- [Directions]: Once the line containing "기본이며, 서로의 탄생석을" is found, return it and every line that follows, up to and including the final line of the material, exactly as written.

- [Material for this exercise]:
━━━━━━━━

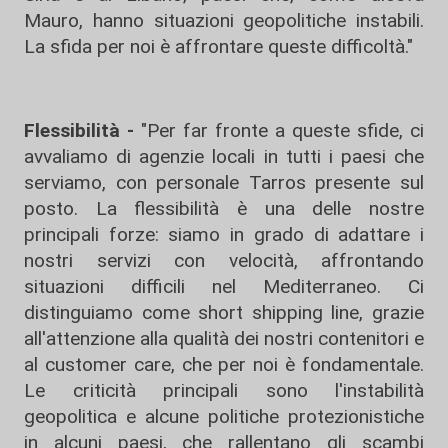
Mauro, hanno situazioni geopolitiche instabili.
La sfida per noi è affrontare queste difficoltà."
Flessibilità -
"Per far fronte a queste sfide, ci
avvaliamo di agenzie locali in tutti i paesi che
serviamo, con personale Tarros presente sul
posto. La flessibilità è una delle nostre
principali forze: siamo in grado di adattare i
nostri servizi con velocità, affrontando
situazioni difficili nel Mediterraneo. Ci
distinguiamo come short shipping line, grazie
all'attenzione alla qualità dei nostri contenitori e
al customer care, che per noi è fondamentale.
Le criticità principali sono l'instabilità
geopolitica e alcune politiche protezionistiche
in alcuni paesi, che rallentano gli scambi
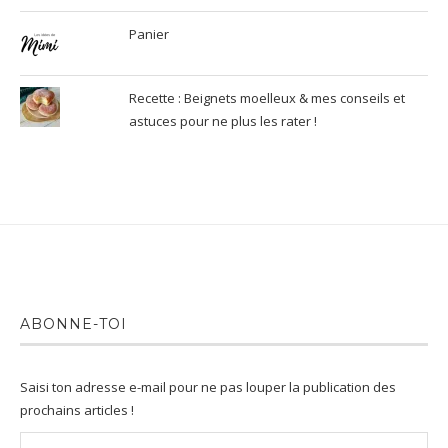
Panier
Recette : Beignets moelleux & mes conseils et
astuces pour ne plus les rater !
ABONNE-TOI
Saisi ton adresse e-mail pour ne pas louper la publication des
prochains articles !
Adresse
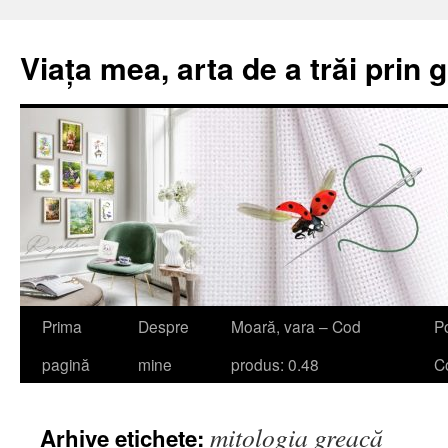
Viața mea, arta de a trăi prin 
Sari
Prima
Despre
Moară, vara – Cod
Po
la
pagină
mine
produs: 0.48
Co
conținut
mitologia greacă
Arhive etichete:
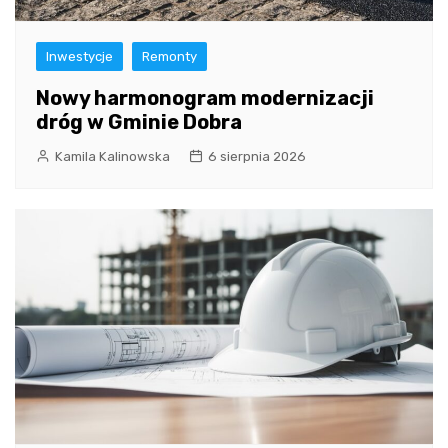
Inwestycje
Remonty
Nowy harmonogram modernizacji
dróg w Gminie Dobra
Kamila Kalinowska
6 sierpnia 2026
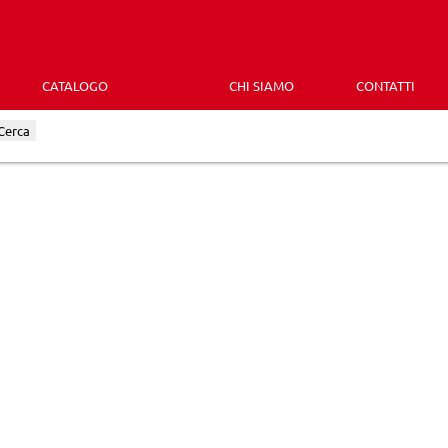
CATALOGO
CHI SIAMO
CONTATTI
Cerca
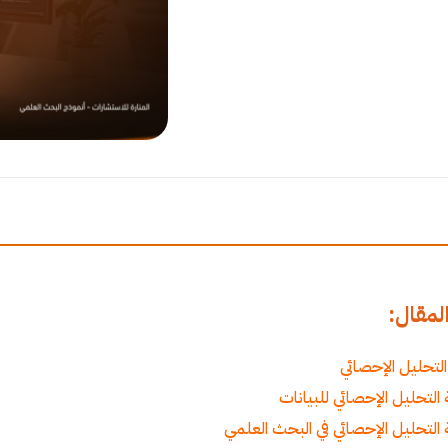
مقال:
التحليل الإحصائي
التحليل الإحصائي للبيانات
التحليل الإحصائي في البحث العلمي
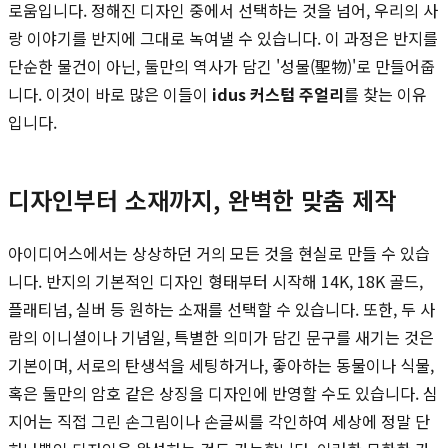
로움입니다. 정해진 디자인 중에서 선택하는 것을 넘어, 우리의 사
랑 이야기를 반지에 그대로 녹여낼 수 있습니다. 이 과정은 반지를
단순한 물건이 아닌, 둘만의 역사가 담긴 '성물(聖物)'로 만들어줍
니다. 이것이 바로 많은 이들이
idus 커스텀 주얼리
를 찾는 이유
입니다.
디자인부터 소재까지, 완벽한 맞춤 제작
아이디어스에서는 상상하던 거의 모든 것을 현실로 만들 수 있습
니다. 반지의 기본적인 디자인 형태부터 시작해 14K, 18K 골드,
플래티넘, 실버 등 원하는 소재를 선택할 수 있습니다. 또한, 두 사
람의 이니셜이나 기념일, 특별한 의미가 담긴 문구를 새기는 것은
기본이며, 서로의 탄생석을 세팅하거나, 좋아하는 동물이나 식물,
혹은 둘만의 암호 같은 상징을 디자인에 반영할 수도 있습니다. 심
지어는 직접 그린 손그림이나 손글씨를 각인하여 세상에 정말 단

━━━━━━━━

- [Exercise response]:
기본이며, 서로의 탄생석을 세팅하거나, 좋아하는 동물이나 식물,
혹은 둘만의 암호 같은 상징을 디자인에 반영할 수도 있습니다. 심
지어는 직접 그린 손그림이나 손글씨를 각인하여 세상에 정말 단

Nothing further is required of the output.